Se im-puta (nada personal) a Juan Buridán, nominalista francés del siglo XIV, la con- siguiente fábula: un asno famélico y hambriento, colocado frente a dos sendos suculentos montones de heno volumétricamente iguales y situados a la misma longitud vectorial; y, nuestro burro, no siendo capaz de decidirse a cuál de ellos acudir para liberarse del hambre que lo laceraba y; al carecer de un motivo que le lleve a elegir el uno más que el otro, termina por morirse de inanición.
Feodor Mijailovich Dostoievski
Domingo. Otros tantos lánguidos bostezos de aburrimiento trascendental ante un mundo donde todo es exiguo, insuficiente. El sentimiento de inopia vital vuelve y revuelve la horizontalidad del domingo. Nos hemos negado sistemáticamente toda la vida a ser un típico hombre medio que piensa, cree y estima precisamente aquello que no se ve obligado a pensar, creer y estimar por sí mismo en esfuerzo propio y original. Este hombrecito espiritualmente invisible tiene el alma hueca, y su única actividad es la mímesis del eco. Nos asalta, a veces, un efecto de indignación… de cuando en cuando llega a la superficie de la conciencia su voz recóndita.
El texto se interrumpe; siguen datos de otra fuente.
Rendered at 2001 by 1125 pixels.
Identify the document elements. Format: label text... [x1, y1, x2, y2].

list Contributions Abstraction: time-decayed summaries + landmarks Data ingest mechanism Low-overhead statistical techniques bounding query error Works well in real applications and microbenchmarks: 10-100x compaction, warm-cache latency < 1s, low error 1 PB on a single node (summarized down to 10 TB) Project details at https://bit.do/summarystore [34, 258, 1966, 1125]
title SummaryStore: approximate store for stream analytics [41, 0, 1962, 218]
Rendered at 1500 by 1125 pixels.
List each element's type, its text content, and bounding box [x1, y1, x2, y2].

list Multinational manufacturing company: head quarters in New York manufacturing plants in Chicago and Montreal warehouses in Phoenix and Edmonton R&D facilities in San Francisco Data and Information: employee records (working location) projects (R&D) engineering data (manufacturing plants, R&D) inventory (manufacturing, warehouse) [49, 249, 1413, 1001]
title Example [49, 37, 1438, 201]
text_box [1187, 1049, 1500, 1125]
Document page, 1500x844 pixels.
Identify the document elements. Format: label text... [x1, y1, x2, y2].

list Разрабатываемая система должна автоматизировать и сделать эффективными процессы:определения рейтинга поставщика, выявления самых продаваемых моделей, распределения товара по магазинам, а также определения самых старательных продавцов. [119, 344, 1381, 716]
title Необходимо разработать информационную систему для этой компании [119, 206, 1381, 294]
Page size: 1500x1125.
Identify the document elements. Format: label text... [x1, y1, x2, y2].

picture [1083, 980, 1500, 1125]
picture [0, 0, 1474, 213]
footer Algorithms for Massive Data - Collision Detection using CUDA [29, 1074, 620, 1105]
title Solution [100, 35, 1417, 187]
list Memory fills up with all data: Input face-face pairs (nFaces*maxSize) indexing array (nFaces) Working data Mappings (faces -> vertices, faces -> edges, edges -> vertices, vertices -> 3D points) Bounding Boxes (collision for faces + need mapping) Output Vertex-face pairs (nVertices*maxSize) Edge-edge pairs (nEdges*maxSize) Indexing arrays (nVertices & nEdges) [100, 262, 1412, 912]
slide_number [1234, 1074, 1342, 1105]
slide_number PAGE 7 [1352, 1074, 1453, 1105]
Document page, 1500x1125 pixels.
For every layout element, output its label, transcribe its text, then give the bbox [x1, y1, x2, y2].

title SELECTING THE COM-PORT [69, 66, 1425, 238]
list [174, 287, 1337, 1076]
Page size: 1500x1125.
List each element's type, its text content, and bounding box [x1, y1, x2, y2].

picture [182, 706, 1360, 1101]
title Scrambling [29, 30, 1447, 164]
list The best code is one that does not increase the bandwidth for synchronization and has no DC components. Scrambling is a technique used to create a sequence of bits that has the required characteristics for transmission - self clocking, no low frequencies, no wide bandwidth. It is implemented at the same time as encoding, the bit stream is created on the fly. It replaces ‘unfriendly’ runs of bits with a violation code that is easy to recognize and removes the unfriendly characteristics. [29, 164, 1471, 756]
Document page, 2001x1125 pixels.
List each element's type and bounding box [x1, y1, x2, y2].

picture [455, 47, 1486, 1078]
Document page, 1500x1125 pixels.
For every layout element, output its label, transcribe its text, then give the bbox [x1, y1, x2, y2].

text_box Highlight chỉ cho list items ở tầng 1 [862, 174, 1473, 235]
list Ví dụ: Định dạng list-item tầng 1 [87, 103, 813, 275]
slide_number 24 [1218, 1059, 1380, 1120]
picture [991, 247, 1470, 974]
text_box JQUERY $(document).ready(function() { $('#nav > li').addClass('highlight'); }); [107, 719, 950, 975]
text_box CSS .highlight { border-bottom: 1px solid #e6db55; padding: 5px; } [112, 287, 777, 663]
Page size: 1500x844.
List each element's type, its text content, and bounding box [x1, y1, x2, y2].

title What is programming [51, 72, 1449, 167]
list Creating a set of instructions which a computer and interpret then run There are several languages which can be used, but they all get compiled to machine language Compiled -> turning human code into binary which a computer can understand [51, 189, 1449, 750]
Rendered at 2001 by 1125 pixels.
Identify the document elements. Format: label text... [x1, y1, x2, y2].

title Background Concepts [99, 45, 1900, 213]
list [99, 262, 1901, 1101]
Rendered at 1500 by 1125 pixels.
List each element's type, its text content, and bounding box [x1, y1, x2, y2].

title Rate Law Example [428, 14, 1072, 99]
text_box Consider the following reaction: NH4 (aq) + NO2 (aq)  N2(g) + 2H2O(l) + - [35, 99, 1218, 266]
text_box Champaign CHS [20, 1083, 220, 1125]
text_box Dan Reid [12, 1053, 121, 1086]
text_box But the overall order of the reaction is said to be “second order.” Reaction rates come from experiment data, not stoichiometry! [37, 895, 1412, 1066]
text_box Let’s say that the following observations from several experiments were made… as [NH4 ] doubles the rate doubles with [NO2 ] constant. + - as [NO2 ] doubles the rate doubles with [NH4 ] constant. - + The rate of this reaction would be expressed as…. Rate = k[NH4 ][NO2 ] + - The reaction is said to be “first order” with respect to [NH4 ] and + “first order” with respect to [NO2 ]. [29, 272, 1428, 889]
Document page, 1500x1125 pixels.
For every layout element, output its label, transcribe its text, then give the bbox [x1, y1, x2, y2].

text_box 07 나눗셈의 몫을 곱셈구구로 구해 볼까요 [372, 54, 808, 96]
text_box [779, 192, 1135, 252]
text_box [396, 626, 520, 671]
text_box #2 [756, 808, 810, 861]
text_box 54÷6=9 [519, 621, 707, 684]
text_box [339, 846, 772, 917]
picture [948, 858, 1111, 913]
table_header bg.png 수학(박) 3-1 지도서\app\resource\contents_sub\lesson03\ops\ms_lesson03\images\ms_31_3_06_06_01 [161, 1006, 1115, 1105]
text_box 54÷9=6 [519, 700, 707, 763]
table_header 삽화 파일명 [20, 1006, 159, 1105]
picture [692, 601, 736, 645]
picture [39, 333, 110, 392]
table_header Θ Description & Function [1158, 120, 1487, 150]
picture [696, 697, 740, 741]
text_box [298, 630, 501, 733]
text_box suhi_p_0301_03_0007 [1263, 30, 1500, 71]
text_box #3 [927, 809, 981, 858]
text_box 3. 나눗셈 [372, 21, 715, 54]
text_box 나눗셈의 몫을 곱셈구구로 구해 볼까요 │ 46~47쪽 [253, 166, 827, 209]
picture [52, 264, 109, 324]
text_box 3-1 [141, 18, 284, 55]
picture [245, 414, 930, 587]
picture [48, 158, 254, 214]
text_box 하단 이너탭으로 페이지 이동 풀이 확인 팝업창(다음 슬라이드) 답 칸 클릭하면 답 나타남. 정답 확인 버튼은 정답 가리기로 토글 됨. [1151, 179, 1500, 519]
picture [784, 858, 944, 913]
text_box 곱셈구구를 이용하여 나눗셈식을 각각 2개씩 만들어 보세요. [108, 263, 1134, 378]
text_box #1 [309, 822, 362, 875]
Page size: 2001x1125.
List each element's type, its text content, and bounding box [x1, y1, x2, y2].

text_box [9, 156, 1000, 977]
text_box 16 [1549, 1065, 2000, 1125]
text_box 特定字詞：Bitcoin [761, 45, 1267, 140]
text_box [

El gran laboratorio de experimentos humanísticos que es la vida humana nos parece un desierto umbrío en donde se enseñorea la nada corrosiva. Herido e irritado, mostramos a la intemperie ese resto insocial e insociable que todos y cada uno llevamos dentro, pero cuidadosamente disfrazado y encubierto. Y cuando alguien ha dicho abiertamente de algo que es una farsa o de alguien que es un farsante, pasa a ser un… desconsiderado. Y casi todas las cosas le parecen farsas, y casi todos los hombres le parecen farsantes. Llamamos farsas a aquellas realidades en que se simula la realidad. Esto pre-supone que en la llamada realidad distinguimos bidimensionalidad: una externa, aparente, manifestativa; otra, interna, substancial, que en aquella se hace aparente y palpable. Tiene aquella realidad la misión ineludible de ser expresión adecuada de ésta, si no es farsa. Tiene esta realidad interna, a su vez, la misión de manifestarse, exteriorizarse en aquélla, si no es también farsa. Ejemplo: un hombre que defiende profusamente unas opiniones que en el fondo le tienen sin cuidado, es un farsante; un hombre que tiene realmente esas opiniones, pero que no las defiende y manifiesta, es otro farsante.
El mal –dice Platón- asola a las repúblicas en las que no hace cada cual lo suyo. Según lo dicho, las verdades del hombre estriban en la concordancia estricta entre el gesto mundanal y las reconditeces del espíritu, en la perfecta adecuación entre lo externo y lo íntimo. Goethe, aunque a propósito distinto, solfeaba: Nada hay dentro, nada hay fuera; Lo que hay dentro eso hay fuera. No es otro asunto, creemos, es lo que ya Platón, tiempo atrás, nos enseñó con sus célebres alegorías. Y la filosofía tiene algunas sobresalientes, como la del “asno de Buridán”.
Se im-puta (nada personal) a Juan Buridán, nominalista francés del siglo XIV, la con- siguiente fábula: un asno famélico y hambriento, colocado frente a dos sendos suculentos montones de heno volumétricamente iguales y situados a la misma longitud vectorial; y, nuestro burro, no siendo capaz de decidirse a cuál de ellos acudir para liberarse del hambre que lo laceraba y; al carecer de un motivo que le lleve a elegir el uno más que el otro, termina por morirse de inanición.